Working in New York. Washington, D.C., and San Francisco from the 1960s into the 1990s, Donna Gottschalk photographed herself along with her family, friends, lovers, and activists in the queer communities there. Frustrated that lesbian bars—primarily run by the mafia and often raided by police—provided one of the only social spaces for meeting other gay women in New York at the time, she joined the Gay Liberation Front in 1968, and later the Radicalesbians. Through these activist groups she met lesbian artists JEB (Joan E. Biren), Flavia Rando, and others, and later moved to California to join lesbian-separatist communities. These intimate portraits of the individuals Gottschalk has known and loved, including photographs of her sibling Myla who transitioned later in life, remained mostly unseen until her 2018 exhibition at the Leslie-Lohman Museum of Art, which was instigated by JEB and curated by Deborah Bright.

Donna Gottschalk grew up on New York's Lower East Side in low-income tenement housing, where she lived with her mother and three siblings.

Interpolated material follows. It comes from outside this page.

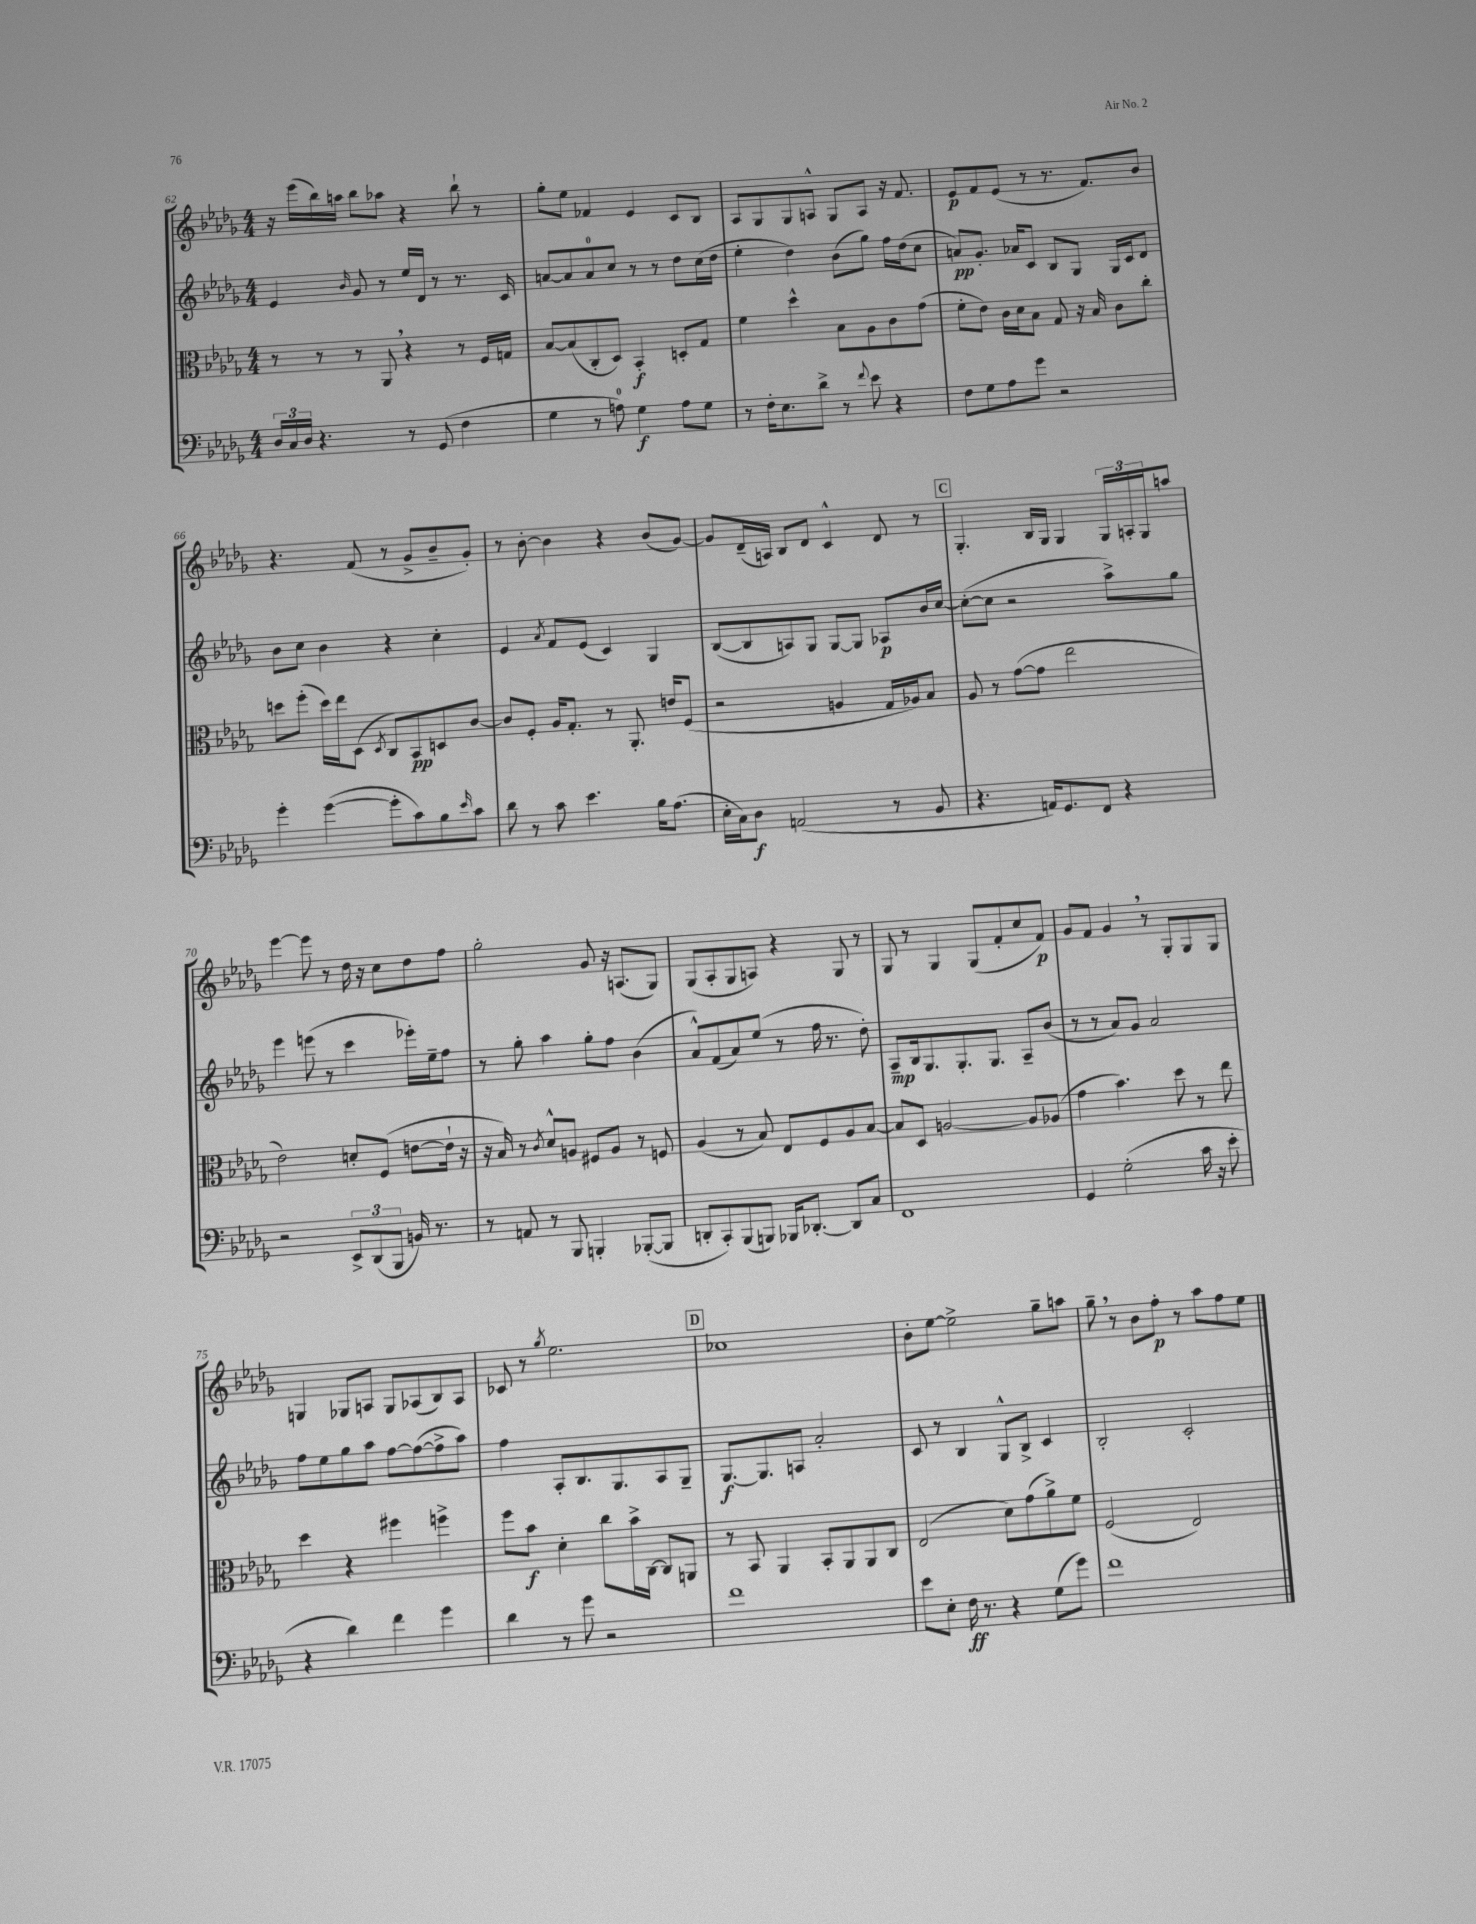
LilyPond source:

She began photographing at the age of seventeen and later studied art at Cooper Union in the 1960s. When she was eighteen, Gottschalk joined the Gay Liberation Front and later joined the Radicalesbians, and she participated in many political actions. Later in life, she moved to Connecticut to open a photo lab with her partner, Tony, which they ran for thirty-eight years. Brave, Beautiful Outlaws was first exhibited in 2018 at the Leslie-Lohman Museum of Art in New York and the work has been featured in the New York Times, Wallpaper*, and Hyperallergic, among many other publications. Now in her seventies, Gottschalk lives on a small farm in rural Vermont.

Brave, Beautiful Outlaws at Blue Sky Gallery features thirty prints by Donna Gottschalk from her archive spanning over forty years.